### Problem A
Rewrite the passage on neuroscience in play therapy from "Interpersonal neurobiology is" to "of another person.", using "therapist-client relationship" in place of "therapeutic relationship".
### Problem B
Continue the article on neuroscience in play therapy from where it stops.

### Page excerpt
++++++++++++++++++++

The Significance of Neuroscience in Play Therapy
By Lisa Dion, LPC, RPT-S
It’s crucial to bring the brain and neuroscience into the play therapy process if we really want to understand what is happening in the mind and bodies of a child and the therapist. For a long time the play therapy field has emphasized the child’s process, and hasn’t emphasized the therapist’s process sufficiently. What neuroscience is helping us understand is that the effectiveness of the therapy relies on the relationship. We’ve known this for a long time; in fact, I would argue that most people in the therapy world would agree that the relationship a therapist has with a client of any age is really the most important part of the process. But neuroscience is helping us understand *why* it is the most important part of the process and thus why we need to study what is happening for the therapist just as much as what is happening for the child.
Interpersonal neurobiology is beginning to reveal just how deeply connected we are to each other, literally. When two people interact, they “feel” each other through “resonant circuits” and are affected by each other even if they are not consciously aware of it. Understanding the neuroscience behind these processes is such a helpful way to see the valuable role that the therapist plays in the therapeutic relationship.
We can miss the opportunity to deeply understand and appreciate the power of the therapeutic relationship when we leave neuroscience out of the equation. Without it, we can also miss the insight necessary to train therapists in the areas that contribute most to the healing of another person.

++++++++++++++++++++

### Supplied material
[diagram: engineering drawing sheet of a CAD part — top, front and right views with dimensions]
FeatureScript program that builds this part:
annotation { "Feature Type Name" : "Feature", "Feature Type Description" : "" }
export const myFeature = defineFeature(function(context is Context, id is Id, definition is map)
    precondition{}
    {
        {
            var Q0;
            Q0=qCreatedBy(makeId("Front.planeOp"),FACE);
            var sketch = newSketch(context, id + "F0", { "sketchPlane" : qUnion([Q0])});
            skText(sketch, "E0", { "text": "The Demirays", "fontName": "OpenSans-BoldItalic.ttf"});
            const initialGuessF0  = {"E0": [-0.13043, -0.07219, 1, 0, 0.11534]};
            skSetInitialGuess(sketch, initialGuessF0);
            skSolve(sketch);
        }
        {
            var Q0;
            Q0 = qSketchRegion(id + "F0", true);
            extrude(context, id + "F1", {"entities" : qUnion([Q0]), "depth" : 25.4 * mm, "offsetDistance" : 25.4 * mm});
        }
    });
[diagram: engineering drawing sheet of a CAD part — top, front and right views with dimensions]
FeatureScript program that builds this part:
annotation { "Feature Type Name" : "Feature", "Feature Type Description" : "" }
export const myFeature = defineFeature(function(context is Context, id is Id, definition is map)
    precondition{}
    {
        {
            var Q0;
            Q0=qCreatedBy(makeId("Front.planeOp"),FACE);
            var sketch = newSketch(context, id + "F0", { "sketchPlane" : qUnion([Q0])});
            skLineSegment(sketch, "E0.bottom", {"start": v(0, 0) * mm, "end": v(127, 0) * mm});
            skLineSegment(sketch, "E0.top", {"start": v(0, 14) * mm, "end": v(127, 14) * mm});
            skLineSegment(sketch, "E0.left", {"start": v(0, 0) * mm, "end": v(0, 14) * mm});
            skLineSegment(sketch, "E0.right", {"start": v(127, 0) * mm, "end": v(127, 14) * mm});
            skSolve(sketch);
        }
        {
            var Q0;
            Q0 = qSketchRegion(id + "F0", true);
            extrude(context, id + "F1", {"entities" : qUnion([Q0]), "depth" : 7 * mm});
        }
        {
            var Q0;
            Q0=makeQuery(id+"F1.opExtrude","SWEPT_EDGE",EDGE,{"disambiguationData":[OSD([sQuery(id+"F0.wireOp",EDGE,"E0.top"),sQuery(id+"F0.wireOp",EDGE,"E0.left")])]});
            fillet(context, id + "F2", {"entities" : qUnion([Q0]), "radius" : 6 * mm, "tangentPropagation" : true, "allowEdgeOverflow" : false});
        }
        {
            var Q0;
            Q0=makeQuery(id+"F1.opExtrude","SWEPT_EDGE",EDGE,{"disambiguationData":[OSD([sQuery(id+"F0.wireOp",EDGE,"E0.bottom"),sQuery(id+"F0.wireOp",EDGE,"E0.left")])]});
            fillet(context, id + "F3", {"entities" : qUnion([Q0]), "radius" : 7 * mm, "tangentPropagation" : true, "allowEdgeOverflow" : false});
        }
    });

++++++++++++++++++++

### Task output A
Interpersonal neurobiology is beginning to reveal just how deeply connected we are to each other, literally. When two people interact, they “feel” each other through “resonant circuits” and are affected by each other even if they are not consciously aware of it. Understanding the neuroscience behind these processes is such a helpful way to see the valuable role that the therapist plays in the therapist-client relationship.
We can miss the opportunity to deeply understand and appreciate the power of the therapist-client relationship when we leave neuroscience out of the equation. Without it, we can also miss the insight necessary to train therapists in the areas that contribute most to the healing of another person.

### Task output B
Using neuroscience allows us to understand what is happening in the brains and bodies of the child and the therapist when they interact together. It helps us move into an understanding that there is an energetic exchange taking place between the therapist and the child and that the quality of this exchange is an essential part of the play therapy process. It also helps us begin to understand *how* play therapy works. And once we understand how it works–what is happening in the brains, minds and bodies of our child clients–we can become more creative in our interventions and support a child in a way that is truly healing. Play therapy can become focused on rewiring the brain and healing from the bottom-up, so that there is a higher probability for lasting change to occur.
Neuroscience is the gateway into the future of play therapy. It allows therapists to understand what is happening inside of themselves, what is happening inside of their child clients and ultimately what is happening between them in the playroom. Play therapists have the ability to take a child’s healing to levels and depths that they haven’t been able to access before and neuroscience is the bridge to get there.